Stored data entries
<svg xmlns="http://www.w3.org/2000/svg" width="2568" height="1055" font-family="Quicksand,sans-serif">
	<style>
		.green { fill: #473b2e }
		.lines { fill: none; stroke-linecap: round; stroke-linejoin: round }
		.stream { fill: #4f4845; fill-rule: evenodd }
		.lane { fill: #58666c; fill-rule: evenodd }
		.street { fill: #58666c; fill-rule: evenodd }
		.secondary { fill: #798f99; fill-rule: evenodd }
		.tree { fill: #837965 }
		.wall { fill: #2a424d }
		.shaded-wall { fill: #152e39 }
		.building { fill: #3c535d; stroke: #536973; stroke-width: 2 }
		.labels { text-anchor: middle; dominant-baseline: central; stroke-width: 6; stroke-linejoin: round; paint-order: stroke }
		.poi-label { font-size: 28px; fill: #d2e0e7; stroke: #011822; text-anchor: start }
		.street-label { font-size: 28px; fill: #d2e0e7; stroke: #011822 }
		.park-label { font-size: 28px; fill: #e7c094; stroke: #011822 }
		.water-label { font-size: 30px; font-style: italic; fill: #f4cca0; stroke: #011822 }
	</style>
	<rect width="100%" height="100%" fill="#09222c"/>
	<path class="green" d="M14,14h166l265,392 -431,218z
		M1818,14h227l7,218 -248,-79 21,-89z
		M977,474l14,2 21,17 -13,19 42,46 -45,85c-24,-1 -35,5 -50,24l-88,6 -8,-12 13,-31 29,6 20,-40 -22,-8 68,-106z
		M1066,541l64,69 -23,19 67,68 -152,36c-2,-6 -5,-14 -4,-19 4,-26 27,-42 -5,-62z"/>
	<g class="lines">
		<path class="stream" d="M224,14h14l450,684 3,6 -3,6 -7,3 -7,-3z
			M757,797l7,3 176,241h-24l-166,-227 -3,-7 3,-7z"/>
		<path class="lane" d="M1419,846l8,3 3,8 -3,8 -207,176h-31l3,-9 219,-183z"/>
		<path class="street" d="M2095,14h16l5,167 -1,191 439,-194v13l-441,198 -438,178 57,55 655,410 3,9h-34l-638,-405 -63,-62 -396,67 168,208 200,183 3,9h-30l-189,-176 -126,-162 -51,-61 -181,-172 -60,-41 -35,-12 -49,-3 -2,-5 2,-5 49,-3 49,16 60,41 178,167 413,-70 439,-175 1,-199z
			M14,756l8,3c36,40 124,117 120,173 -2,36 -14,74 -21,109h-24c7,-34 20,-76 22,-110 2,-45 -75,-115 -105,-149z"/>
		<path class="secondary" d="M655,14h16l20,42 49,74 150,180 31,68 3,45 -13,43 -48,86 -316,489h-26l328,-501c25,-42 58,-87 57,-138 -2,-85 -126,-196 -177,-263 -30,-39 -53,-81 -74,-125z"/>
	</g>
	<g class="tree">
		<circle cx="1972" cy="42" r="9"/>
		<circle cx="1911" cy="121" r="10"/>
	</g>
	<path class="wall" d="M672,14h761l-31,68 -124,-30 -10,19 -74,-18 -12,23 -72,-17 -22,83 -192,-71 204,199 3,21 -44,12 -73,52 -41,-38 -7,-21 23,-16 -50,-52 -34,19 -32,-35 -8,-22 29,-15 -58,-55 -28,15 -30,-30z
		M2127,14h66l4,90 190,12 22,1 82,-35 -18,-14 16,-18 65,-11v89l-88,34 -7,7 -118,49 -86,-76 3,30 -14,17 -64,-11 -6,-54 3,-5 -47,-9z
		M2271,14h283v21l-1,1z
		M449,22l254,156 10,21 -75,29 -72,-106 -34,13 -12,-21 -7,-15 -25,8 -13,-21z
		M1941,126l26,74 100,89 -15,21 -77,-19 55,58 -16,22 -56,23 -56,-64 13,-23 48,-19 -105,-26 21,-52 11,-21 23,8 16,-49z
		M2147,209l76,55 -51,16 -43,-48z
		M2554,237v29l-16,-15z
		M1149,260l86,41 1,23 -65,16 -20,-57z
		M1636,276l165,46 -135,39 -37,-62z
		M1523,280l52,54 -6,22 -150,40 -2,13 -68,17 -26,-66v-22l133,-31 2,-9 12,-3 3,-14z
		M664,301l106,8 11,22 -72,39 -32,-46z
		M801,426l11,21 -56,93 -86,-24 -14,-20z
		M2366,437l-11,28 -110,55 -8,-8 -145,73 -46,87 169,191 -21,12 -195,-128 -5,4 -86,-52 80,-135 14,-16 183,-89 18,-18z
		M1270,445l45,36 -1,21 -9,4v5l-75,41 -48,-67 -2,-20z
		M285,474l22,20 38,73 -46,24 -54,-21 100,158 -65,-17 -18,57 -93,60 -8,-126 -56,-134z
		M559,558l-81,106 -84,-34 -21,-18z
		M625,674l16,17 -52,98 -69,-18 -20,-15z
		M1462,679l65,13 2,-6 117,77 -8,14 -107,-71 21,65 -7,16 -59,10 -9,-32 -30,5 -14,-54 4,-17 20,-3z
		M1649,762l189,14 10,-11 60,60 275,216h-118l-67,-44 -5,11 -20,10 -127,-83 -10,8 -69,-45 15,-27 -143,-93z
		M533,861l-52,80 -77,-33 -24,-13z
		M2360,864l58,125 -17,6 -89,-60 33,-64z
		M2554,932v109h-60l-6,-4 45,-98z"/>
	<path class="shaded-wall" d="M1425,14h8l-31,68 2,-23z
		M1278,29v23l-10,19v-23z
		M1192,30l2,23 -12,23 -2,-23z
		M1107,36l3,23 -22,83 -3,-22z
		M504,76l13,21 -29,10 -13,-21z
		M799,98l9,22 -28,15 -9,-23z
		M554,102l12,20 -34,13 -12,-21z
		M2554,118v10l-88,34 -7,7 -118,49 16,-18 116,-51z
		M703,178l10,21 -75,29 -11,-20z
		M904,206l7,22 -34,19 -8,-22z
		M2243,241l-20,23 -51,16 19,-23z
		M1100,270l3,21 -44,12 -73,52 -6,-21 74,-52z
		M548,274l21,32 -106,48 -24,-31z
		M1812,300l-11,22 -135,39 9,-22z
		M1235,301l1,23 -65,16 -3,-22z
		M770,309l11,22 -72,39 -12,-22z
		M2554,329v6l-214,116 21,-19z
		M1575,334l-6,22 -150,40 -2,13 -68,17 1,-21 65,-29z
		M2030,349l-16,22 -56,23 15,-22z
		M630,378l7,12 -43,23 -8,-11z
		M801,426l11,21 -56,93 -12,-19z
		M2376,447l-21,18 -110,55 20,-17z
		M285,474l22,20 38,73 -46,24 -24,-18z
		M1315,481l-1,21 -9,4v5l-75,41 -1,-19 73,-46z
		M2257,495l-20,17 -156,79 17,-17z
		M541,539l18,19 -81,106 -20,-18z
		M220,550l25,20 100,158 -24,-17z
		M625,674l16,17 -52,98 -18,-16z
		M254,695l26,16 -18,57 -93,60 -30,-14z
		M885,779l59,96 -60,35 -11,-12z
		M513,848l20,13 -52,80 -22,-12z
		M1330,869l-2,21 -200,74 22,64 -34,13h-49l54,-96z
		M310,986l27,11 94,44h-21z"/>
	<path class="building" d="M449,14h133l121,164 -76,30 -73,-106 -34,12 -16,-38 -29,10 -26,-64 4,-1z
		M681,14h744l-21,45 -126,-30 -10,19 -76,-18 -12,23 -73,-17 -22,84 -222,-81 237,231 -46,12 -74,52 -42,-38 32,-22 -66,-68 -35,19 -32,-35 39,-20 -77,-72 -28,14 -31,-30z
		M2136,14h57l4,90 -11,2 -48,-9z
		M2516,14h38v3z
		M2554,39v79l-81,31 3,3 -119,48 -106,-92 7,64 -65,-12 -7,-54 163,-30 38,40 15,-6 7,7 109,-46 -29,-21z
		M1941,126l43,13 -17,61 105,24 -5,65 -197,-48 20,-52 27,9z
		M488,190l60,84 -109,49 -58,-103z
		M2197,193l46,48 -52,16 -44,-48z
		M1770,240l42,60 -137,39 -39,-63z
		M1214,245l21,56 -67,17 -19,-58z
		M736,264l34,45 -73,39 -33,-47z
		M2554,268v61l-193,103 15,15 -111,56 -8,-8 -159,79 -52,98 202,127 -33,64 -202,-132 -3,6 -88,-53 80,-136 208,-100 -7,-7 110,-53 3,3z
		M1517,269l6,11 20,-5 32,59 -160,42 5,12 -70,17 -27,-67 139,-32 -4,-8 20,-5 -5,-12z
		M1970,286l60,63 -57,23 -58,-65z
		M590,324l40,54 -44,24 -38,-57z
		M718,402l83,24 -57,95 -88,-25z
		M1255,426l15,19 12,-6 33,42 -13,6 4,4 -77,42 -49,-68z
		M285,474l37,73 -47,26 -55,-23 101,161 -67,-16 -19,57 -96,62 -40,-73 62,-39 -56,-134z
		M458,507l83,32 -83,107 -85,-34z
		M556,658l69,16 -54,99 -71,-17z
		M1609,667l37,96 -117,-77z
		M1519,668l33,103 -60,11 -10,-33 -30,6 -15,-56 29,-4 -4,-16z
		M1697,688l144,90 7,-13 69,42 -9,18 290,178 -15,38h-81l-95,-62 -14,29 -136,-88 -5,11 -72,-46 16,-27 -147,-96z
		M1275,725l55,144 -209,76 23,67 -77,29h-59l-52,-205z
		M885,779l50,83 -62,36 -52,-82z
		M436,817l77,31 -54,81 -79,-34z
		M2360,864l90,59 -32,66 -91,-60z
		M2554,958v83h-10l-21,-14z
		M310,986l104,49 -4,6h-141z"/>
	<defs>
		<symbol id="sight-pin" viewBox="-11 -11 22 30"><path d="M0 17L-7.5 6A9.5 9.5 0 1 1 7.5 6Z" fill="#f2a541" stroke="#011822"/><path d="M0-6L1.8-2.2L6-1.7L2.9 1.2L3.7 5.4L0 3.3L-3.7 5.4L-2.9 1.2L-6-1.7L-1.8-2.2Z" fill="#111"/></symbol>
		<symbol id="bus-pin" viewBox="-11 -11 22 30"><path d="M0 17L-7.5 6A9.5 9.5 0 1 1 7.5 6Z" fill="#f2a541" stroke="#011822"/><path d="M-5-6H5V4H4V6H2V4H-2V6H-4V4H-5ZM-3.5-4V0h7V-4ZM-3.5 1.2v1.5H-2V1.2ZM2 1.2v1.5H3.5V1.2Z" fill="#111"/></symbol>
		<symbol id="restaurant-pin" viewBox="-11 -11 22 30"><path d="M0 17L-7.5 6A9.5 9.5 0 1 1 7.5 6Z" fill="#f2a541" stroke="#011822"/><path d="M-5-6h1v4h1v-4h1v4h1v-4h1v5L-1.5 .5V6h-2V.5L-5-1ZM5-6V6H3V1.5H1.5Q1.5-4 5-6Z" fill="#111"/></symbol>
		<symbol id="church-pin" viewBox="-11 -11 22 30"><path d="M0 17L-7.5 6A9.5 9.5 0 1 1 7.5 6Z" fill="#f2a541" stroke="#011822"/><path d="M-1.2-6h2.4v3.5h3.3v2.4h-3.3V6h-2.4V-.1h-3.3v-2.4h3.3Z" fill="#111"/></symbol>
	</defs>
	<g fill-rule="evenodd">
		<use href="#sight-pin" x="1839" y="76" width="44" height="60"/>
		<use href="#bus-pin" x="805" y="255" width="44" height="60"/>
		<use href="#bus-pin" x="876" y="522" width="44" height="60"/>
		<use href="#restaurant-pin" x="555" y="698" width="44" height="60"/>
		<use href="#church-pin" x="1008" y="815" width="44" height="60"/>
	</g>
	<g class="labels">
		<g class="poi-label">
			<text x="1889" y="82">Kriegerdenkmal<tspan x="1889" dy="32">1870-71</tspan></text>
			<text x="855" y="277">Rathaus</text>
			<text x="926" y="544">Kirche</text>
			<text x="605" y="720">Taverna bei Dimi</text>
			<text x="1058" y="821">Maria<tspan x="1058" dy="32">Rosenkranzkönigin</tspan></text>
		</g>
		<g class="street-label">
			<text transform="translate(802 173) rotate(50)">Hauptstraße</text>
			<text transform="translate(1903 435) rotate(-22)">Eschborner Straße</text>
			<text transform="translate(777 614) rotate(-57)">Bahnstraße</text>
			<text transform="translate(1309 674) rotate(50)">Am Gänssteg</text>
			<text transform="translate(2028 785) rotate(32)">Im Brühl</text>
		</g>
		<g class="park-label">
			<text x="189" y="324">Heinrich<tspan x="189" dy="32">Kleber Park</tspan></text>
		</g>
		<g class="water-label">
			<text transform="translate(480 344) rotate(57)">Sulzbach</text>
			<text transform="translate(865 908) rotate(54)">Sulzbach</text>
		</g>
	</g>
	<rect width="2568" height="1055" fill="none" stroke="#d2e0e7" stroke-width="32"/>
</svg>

__TASK__
Where a line in the records above contains the word "lines", copy that line.

__TASK RESULT__
		.lines { fill: none; stroke-linecap: round; stroke-linejoin: round }
	<g class="lines">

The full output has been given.